New org chart (ownership)

Once a workflow slice moves under an agent, the org chart changes in a specific way: you need explicit owners for output, runtime, and definitions.

  • The AI Product Manager owns the workflow slice itself – scope, inputs/outputs, constraints, success metrics, and the autonomy ramp.
  • Engineering owns the execution substrate – tool interfaces, permissions, reliability, and rollback paths.
  • Ops or the business owner owns exception handling – what gets escalated, who approves, and how humans take over when the system hits uncertainty or policy edges.
  • Data (BIE/Analytics) owns definitions – metric semantics, data quality constraints, and the “source of truth” contract the agent relies on.

“First agent hire” contract

Before delegating any slice, write the agent contract in one page: allowed inputs, required outputs, constraints and forbidden actions, and the one or two metrics that define “good work.” Add two operational requirements: a clear escalation path and a rollback plan. If any of that is missing, the agent is not a hire – it’s an unmanaged experiment.

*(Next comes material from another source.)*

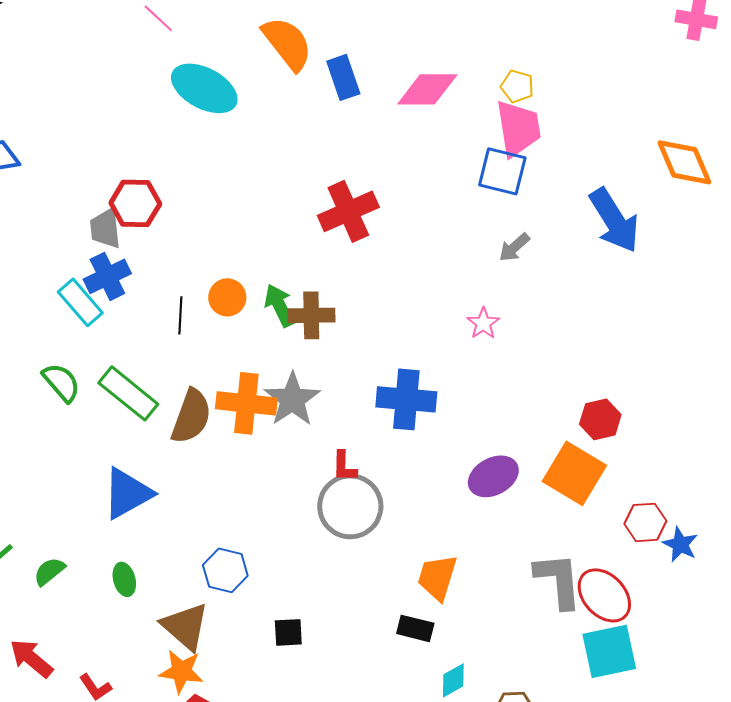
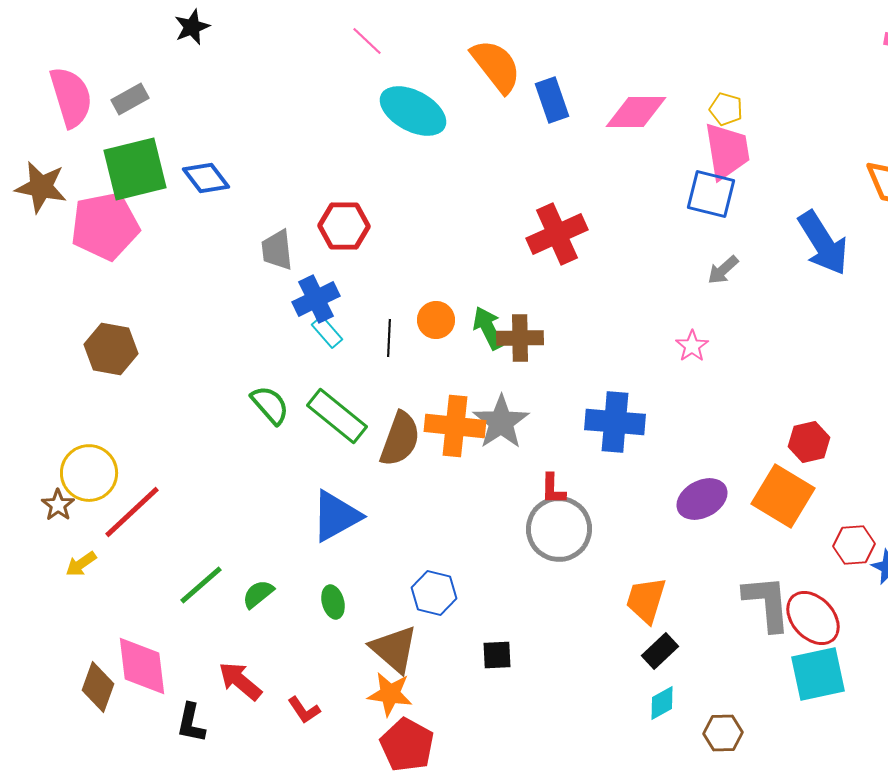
gray trapezoid: (105, 228) -> (277, 250), moved
cyan rectangle: (80, 302) -> (327, 332), moved, size x0.7
black rectangle: (415, 628) -> (660, 651), moved, turned -57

Autonomy ramps with gates – promotion from “draft” to “execute” requires evidence – the agent meets quality targets, stays inside constraints, and keeps escalation and rollback rates within agreed bounds for a sustained period. This turns trust into something measurable and repeatable, not something negotiated every time.

How to start Monday

Pick one workflow, write it on one page, then carve out the first slice that is repeatable and testable. Define the single-threaded agent contract for that slice, ship it in a constrained mode, and only then expand scope based on metrics.